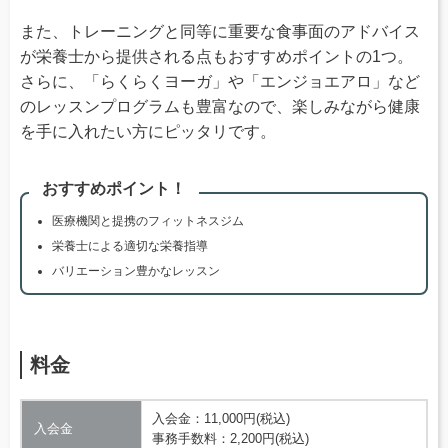
また、トレーニングと同等に重要な食事面のアドバイス
が栄養士から提供される点もおすすめポイントの1つ。
さらに、「らくらくヨーガ」や「エンジョエアロ」など
のレッスンプログラムも豊富なので、楽しみながら健康
を手に入れたい方にピッタリです。
おすすめポイント！
医療機関と提携のフィットネスジム
栄養士による適切な栄養指導
バリエーション豊かなレッスン
料金
入会金：11,000円(税込)
入会金
事務手数料：2,200円(税込)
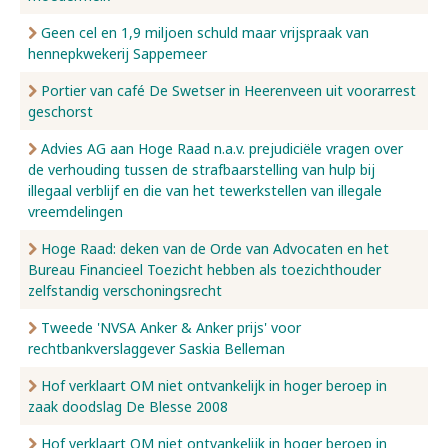
Geen cel en 1,9 miljoen schuld maar vrijspraak van
hennepkwekerij Sappemeer
Portier van café De Swetser in Heerenveen uit voorarrest
geschorst
Advies AG aan Hoge Raad n.a.v. prejudiciële vragen over
de verhouding tussen de strafbaarstelling van hulp bij
illegaal verblijf en die van het tewerkstellen van illegale
vreemdelingen
Hoge Raad: deken van de Orde van Advocaten en het
Bureau Financieel Toezicht hebben als toezichthouder
zelfstandig verschoningsrecht
Tweede 'NVSA Anker & Anker prijs' voor
rechtbankverslaggever Saskia Belleman
Hof verklaart OM niet ontvankelijk in hoger beroep in
zaak doodslag De Blesse 2008
Hof verklaart OM niet ontvankelijk in hoger beroep in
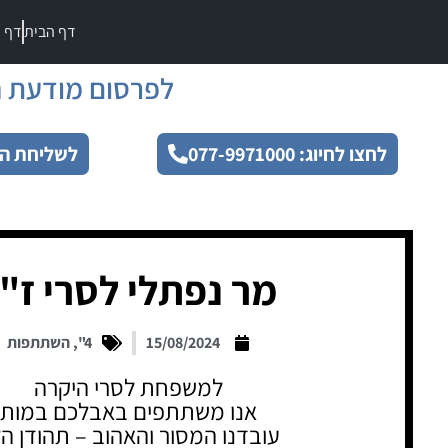
דף הבית
דף מ
לפרסום מודעת ה
לחצו לחיוג: 077-9971000
לשליחת הו
מר נפתלי לסרי ז"
15/08/2024
4"
,
השתתפות
למשפחת לסרי היקרה
אנו משתתפים באבלכם במות
עובדנו המסור והאהוב – תהודן ה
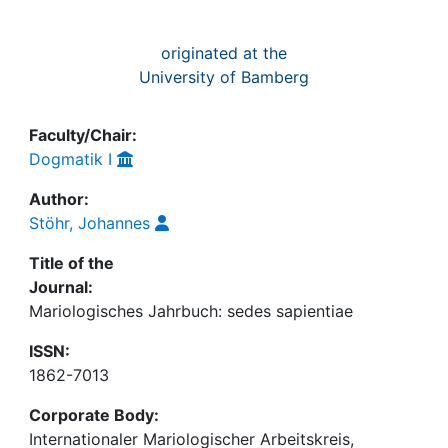
originated at the
University of Bamberg
Faculty/Chair:
Dogmatik I
Author:
Stöhr, Johannes
Title of the
Journal:
Mariologisches Jahrbuch: sedes sapientiae
ISSN:
1862-7013
Corporate Body:
Internationaler Mariologischer Arbeitskreis,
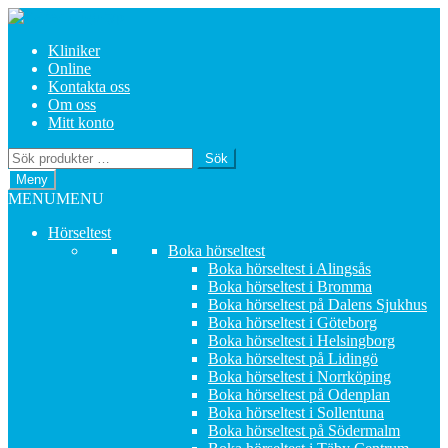
Hoppa
Hoppa
till
till
Kliniker
navigering
innehåll
Online
Kontakta oss
Om oss
Mitt konto
Sök
Sök
efter:
Meny
MENU
MENU
Hörseltest
Boka hörseltest
Boka hörseltest i Alingsås
Boka hörseltest i Bromma
Boka hörseltest på Dalens Sjukhus
Boka hörseltest i Göteborg
Boka hörseltest i Helsingborg
Boka hörseltest på Lidingö
Boka hörseltest i Norrköping
Boka hörseltest på Odenplan
Boka hörseltest i Sollentuna
Boka hörseltest på Södermalm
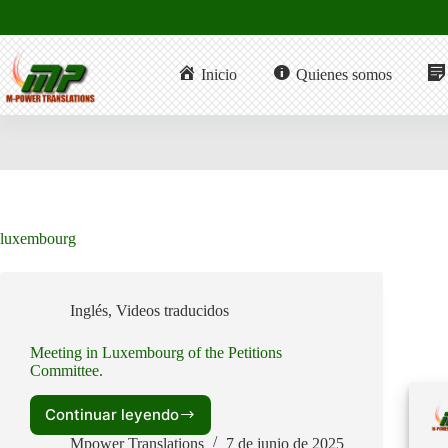
Saltar
al
contenido
Inicio
Quienes somos
luxembourg
Inglés
,
Videos traducidos
Meeting in Luxembourg of the Petitions
Committee.
Continuar leyendo
Meeting
in
Mpower Translations
7 de junio de 2025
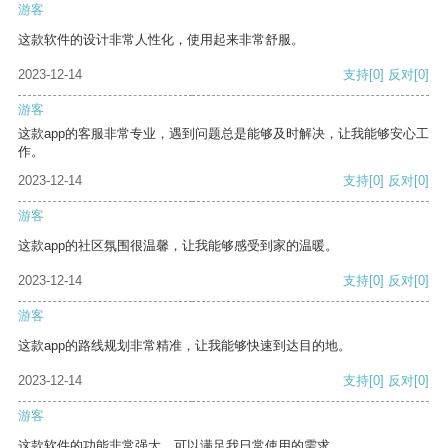
游客
这款软件的设计非常人性化，使用起来非常舒服。
2023-12-14
支持
[0]
反对
[0]
游客
这款app的客服非常专业，遇到问题总是能够及时解决，让我能够安心工
作。
2023-12-14
支持
[0]
反对
[0]
游客
这款app的社区氛围很温馨，让我能够感受到家的温暖。
2023-12-14
支持
[0]
反对
[0]
游客
这款app的路线规划非常精准，让我能够快速到达目的地。
2023-12-14
支持
[0]
反对
[0]
游客
这款软件的功能非常强大，可以满足我日常使用的需求。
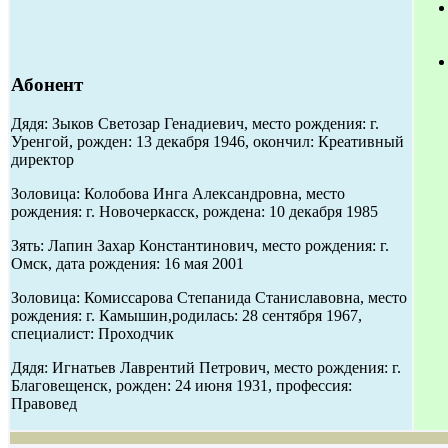
Абонент
Дядя: Зыков Светозар Генадиевич, место рождения: г.
Уренгой, рожден: 13 декабря 1946, окончил: Креативный
директор
Золовица: Колобова Инга Александровна, место
рождения: г. Новочеркасск, рождена: 10 декабря 1985
Зять: Лапин Захар Константинович, место рождения: г.
Омск, дата рождения: 16 мая 2001
Золовица: Комиссарова Степанида Станиславовна, место
рождения: г. Камышин,родилась: 28 сентября 1967,
специалист: Проходчик
Дядя: Игнатьев Лаврентий Петрович, место рождения: г.
Благовещенск, рожден: 24 июня 1931, профессия:
Правовед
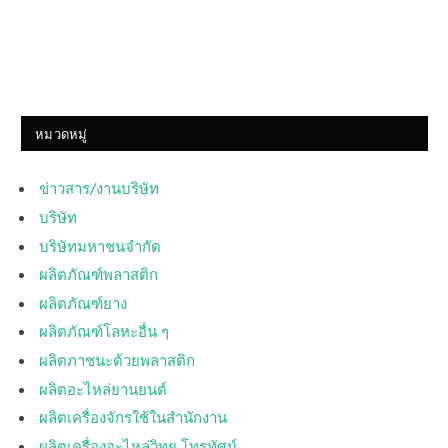
หมวดหมู่
ข่าวสาร/งานบริษัท
บริษัท
บริษัทมหาชนจำกัด
ผลิตภัณฑ์พลาสติก
ผลิตภัณฑ์ยาง
ผลิตภัณฑ์โลหะอื่น ๆ
ผลิตภาชนะด้วยพลาสติก
ผลิตอะไหล่ยานยนต์
ผลิตเครื่องจักรใช้ในสำนักงาน
ผลิตเครื่องอะไหล่วิทยุ โทรทัศน์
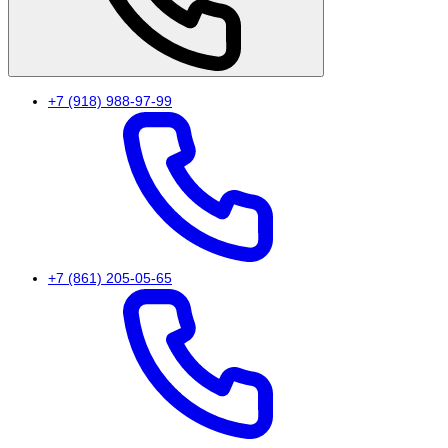
+7 (918) 988-97-99
+7 (861) 205-05-65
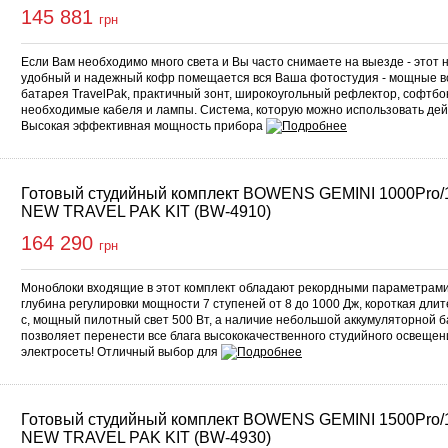
145 881
грн
Если Вам необходимо много света и Вы часто снимаете на выезде - этот н
удобный и надежный кофр помещается вся Ваша фотостудия - мощные в
батарея TravelPak, практичный зонт, широкоугольный рефлектор, софтбокс
необходимые кабеля и лампы. Система, которую можно использовать дей
Высокая эффективная мощность прибора
Готовый студийный комплект BOWENS GEMINI 1000Pro/
NEW TRAVEL PAK KIT (BW-4910)
164 290
грн
Моноблоки входящие в этот комплект обладают рекордными параметрами в
глубина регулировки мощности 7 ступеней от 8 до 1000 Дж, короткая дли
с, мощный пилотный свет 500 Вт, а наличие небольшой аккумуляторной б
позволяет перенести все блага высококачественного студийного освещени
электросеть! Отличный выбор для
Готовый студийный комплект BOWENS GEMINI 1500Pro/
NEW TRAVEL PAK KIT (BW-4930)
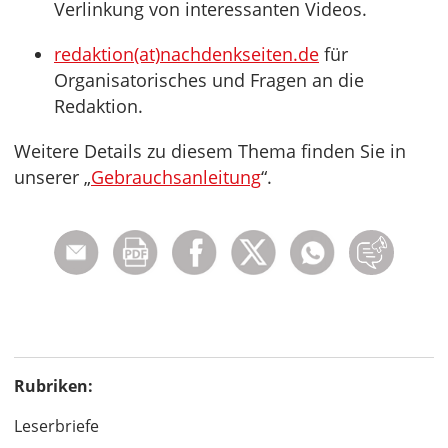
Verlinkung von interessanten Videos.
redaktion(at)nachdenkseiten.de
für
Organisatorisches und Fragen an die
Redaktion.
Weitere Details zu diesem Thema finden Sie in
unserer „
Gebrauchsanleitung
“.
Rubriken:
Leserbriefe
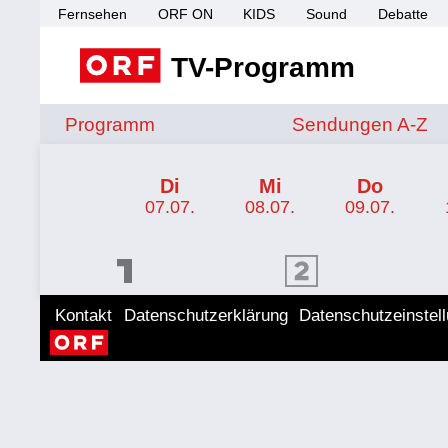
Fernsehen
ORF ON
KIDS
Sound
Debatte
TV-Programm
Sendungen von A 
Programm
Sendungen A-Z
TV-Programm ORF 2 Burgenland
Di
Mi
Do
07.07.
08.07.
09.07.
ORF 1 Programm
ORF 2 Programm
ORF II
Kontakt
Datenschutzerklärung
Datenschutzeinstel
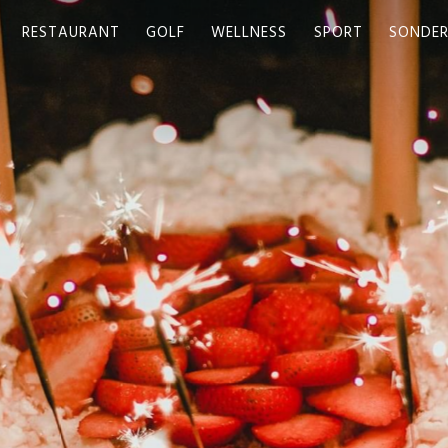
RESTAURANT
GOLF
WELLNESS
SPORT
SONDE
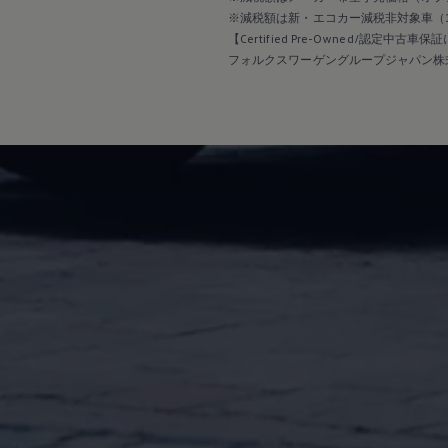
※減税額は新・エコカー減税非対象車（
【Certified Pre-Owned/認定中古車
フォルクスワーゲングループジャパン株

ACTIVITY ▸
Among the records above, how many lines contain the word "Videos"? Answer with the number by itself.

ANSWER TO THIS EXERCISE ▸
2